[Task data]:

⁂

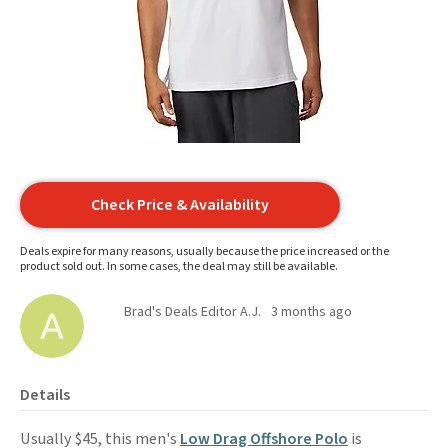
Check Price & Availability
Deals expire for many reasons, usually because the price increased or the
product sold out. In some cases, the deal may still be available.
Brad's Deals Editor A.J.
3 months ago
Details
Usually $45, this men's
Low Drag Offshore Polo
is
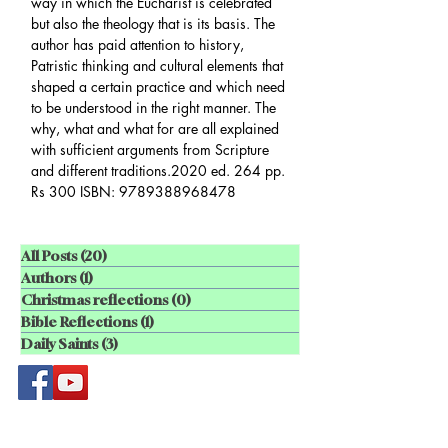
way in which the Eucharist is celebrated
but also the theology that is its basis. The
author has paid attention to history,
Patristic thinking and cultural elements that
shaped a certain practice and which need
to be understood in the right manner. The
why, what and what for are all explained
with sufficient arguments from Scripture
and different traditions.2020 ed. 264 pp.
Rs 300 ISBN: 9789388968478
All Posts
(20)
20 posts
Authors
(1)
1 post
Christmas reflections
(0)
0 posts
Bible Reflections
(1)
1 post
Daily Saints
(3)
3 posts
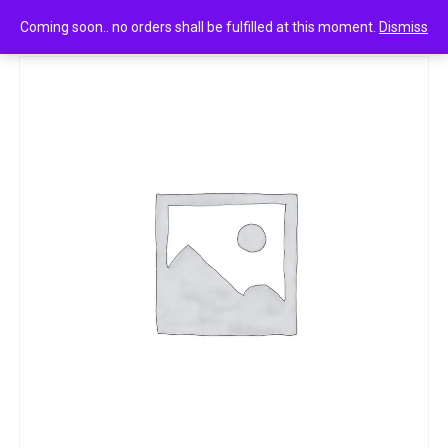
0
fiama men gel bar energising sport 500g
Coming soon.. no orders shall be fulfilled at this moment.
Dismiss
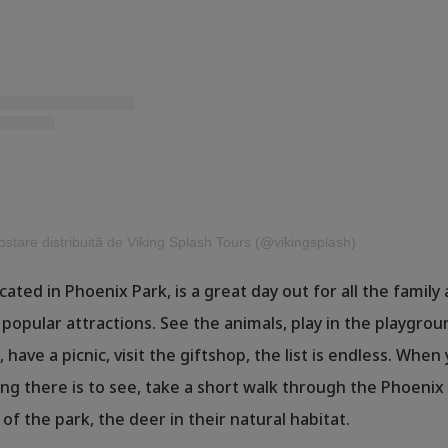
stare distribuită de Viking Splash Tours (@vikingsplash)
ocated in Phoenix Park, is a great day out for all the family
 popular attractions. See the animals, play in the playgrou
 have a picnic, visit the giftshop, the list is endless. When
ng there is to see, take a short walk through the Phoenix
of the park, the deer in their natural habitat.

⁂

Copy the text read from each of the records above, line for line and without any change. Leave the pictures out of your answer.

Check Price & Availability
Deals expire for many reasons, usually because the price increased or the
product sold out. In some cases, the deal may still be available.
Brad's Deals Editor A.J.
3 months ago
Details
Usually $45, this men's
Low Drag Offshore Polo
is
way in which the Eucharist is celebrated
but also the theology that is its basis. The
author has paid attention to history,
Patristic thinking and cultural elements that
shaped a certain practice and which need
to be understood in the right manner. The
why, what and what for are all explained
with sufficient arguments from Scripture
and different traditions.2020 ed. 264 pp.
Rs 300 ISBN: 9789388968478
All Posts
(20)
20 posts
Authors
(1)
1 post
Christmas reflections
(0)
0 posts
Bible Reflections
(1)
1 post
Daily Saints
(3)
3 posts
0
fiama men gel bar energising sport 500g
Coming soon.. no orders shall be fulfilled at this moment.
Dismiss
stare distribuită de Viking Splash Tours (@vikingsplash)
ocated in Phoenix Park, is a great day out for all the family
 popular attractions. See the animals, play in the playgrou
 have a picnic, visit the giftshop, the list is endless. When
ng there is to see, take a short walk through the Phoenix
of the park, the deer in their natural habitat.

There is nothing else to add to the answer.